── Data extract

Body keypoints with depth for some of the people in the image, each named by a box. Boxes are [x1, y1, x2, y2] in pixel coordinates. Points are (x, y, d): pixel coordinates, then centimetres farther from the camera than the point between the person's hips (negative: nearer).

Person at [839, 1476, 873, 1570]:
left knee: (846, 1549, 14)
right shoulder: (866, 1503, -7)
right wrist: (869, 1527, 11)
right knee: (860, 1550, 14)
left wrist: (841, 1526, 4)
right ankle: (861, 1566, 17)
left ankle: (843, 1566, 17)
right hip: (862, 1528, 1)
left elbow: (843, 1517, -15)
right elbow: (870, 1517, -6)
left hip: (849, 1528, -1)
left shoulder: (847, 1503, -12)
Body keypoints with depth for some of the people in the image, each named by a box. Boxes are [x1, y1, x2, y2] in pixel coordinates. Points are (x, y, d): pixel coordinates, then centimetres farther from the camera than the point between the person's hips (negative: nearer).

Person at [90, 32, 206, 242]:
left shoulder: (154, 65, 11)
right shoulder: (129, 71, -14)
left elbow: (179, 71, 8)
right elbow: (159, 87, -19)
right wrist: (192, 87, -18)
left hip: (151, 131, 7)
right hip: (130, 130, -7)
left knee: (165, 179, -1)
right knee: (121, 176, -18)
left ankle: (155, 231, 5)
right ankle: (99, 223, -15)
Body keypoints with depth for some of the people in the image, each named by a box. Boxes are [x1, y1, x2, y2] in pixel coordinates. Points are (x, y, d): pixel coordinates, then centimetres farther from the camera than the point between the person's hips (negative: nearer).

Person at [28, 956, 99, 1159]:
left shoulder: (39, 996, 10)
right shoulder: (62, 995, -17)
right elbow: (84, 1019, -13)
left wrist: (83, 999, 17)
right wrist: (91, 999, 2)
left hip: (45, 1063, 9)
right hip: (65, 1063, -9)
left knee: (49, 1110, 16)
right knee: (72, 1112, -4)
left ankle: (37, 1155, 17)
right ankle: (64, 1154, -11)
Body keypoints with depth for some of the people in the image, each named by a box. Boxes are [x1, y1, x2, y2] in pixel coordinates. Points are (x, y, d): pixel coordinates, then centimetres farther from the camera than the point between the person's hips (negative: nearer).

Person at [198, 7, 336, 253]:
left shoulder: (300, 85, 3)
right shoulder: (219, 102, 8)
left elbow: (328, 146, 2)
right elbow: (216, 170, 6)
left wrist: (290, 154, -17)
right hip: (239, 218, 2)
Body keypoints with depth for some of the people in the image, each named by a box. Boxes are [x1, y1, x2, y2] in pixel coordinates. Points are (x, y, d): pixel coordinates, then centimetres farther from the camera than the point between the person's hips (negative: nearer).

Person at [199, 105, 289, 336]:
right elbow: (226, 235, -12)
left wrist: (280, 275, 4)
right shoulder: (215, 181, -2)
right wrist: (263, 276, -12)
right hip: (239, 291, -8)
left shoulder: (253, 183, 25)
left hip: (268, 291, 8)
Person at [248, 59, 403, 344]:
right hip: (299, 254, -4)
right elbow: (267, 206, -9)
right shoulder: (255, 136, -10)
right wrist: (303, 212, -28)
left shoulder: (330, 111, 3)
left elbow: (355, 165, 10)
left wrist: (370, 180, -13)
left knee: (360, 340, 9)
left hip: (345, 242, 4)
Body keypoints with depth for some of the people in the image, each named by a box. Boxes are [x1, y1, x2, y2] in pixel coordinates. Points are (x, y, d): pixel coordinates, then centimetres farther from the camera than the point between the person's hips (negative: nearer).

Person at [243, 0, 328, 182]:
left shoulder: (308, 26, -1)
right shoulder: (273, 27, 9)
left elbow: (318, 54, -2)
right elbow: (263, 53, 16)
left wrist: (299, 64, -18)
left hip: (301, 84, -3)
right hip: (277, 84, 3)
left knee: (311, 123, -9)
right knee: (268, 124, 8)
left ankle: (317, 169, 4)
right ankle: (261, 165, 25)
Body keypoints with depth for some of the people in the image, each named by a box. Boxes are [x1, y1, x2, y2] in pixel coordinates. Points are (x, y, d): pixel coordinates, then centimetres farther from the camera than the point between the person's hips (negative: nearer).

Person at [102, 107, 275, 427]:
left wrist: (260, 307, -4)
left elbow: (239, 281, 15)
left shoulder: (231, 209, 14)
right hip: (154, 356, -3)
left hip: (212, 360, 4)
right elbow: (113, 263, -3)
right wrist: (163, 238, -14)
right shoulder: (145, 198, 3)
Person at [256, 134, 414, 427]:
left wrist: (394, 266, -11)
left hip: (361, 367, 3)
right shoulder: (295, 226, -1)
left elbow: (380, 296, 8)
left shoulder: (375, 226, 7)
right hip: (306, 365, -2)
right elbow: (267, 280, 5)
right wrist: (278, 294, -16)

────

Exercise instructions — Nothing but the lines from the one containing "right ankle: (261, 165, 25)" through the last line of the data above should be set down, word for word.

Answer to the problem —
right ankle: (261, 165, 25)
Body keypoints with depth for some of the people in the image, each named by a box. Boxes are [x1, y1, x2, y2] in pixel coordinates. Points are (x, y, d): pixel coordinates, then centimetres farther from the camera than the point between the person's hips (negative: nearer).

Person at [102, 107, 275, 427]:
left wrist: (260, 307, -4)
left elbow: (239, 281, 15)
left shoulder: (231, 209, 14)
right hip: (154, 356, -3)
left hip: (212, 360, 4)
right elbow: (113, 263, -3)
right wrist: (163, 238, -14)
right shoulder: (145, 198, 3)
Person at [256, 134, 414, 427]:
left wrist: (394, 266, -11)
left hip: (361, 367, 3)
right shoulder: (295, 226, -1)
left elbow: (380, 296, 8)
left shoulder: (375, 226, 7)
right hip: (306, 365, -2)
right elbow: (267, 280, 5)
right wrist: (278, 294, -16)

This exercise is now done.